L'oeil des Barbier-Mueller

Les amateurs d'art primitif le savent : cette famille genevoise possède la plus belle collection privée du monde d'objets africains et océaniens. En voici une sélection. Incontournable.

Que serait le monde - de plus en plus vaste - des Arts premiers sans la tribu Barbier-Mueller ? Il y a 100 ans, le banquier suisse achetait sa première oeuvre d'art et à 23 ans possédait une collection de Cézanne, Van Gogh, Holder... Dès 1920 il s'intéresse à l'art "Nègre" et, boulimique et passionné, acquiert nombre de statuettes, masques, objets de tribus alors inconnues, toujours avec un "oeil" avisé, c'est-à-dire les meilleures pièces, les plus représentatives, les plus élégantes, les plus symboliques.

Sa fille, son gendre et désormais son petit fils, tous fortunés, poursuivent cette passion, avec la volonté de mieux faire connaître ces arts venus d'ailleurs.
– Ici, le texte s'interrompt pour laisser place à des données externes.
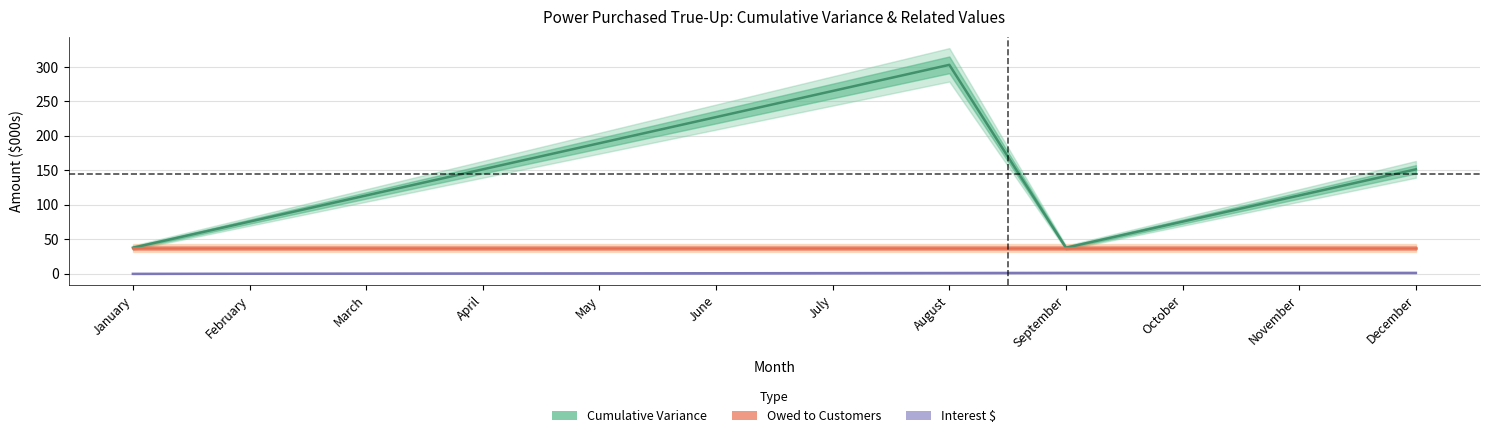

Which series has the largest total across all categories?

Cumulative Variance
Outre leurs musées (Genève et Barcelone), la famille fait don de nombre de ses pièces représentatives (l'exposition du Musée du Quai Branly à Paris consacrée au peuple indonésien Batak comporte une majorité d'objet en provenance des Barbier-Mueller), et laisse volontiers photographier ses chefs d'oeuvres afin qu'ils soient représentés dans les ouvrages de référence - et d'illustration - consacrés aux Arts premiers. Jean Paul est l'auteur d'un incontournable livre sur "Les civilisations perdues" aux Editions Assouline. C'est dire que l'exposition présentée par le Musée Jacquemart-André s'avère exceptionnelle, car on y trouve "en vrai", dans un écran de verre, la plupart des représentations qui habituellement ne figurent que dans les livres.

La manifestation se décline en sept salles, et en autant de thèmes. Le visiteur commence par ce que les amateurs considèrent comme ce qu'il a de plus "intense" dans l'art africain, les reliquaires gabonais dont une statuette Fang encore luisante d'huile (pour que son visage brille à la pleine lune). Suivent les expression fines de la Cote d'Ivoire, avec notamment un masque jumeau Baoulé (la fille en rouge, le garçon en noir), puis un passage en Insulinde (une offrande Adu Sirarha des Nias) un tour chez un couple de pierre Toba Batak de Sumatra, un surprenant passage africain au Bakongo avec un immense fétiche à clous avec (rareté) sa lance d'origine et son chien à double face, puis en Mélanésie qui propose notamment une très élancée coupe anthropomorphe Daveniyagona avant de terminer par un ensemble exceptionnel coloré de l'Archipel de Bismarck, dont un masque d'initiation Witu aux dents en allumettes serrées. Même si la plupart de ces objets sont connus via les ouvrages dédiés, les amateurs trouveront dans cette exposition de quoi compléter leurs connaissances, en approchant de près ces merveilles uniques. Les moins initiés trouveront dans cette remarquable exposition - bonne lumière, nombreuses explications - l'occasion de mieux appréhender l'expression de civilisations lointaines. Pour les Barbier-Mueller, le pari de mieux faire connaître les Arts premiers est donc gagné. Une fois de plus.

Jusqu'au 24 août, "Les chefs d'oeuvres de la collection Barbier-Muller", musée Jacquemart-André, 158 bd. Haussmann, Paris 8. Renseignements : www.musée-jacquemart-andre.com
Parmi les nombreux livres traitant des collections Barbier-Mueller, celui édité par Hazan (402 pages, 39 euros) accompagne au mieux cette exposition.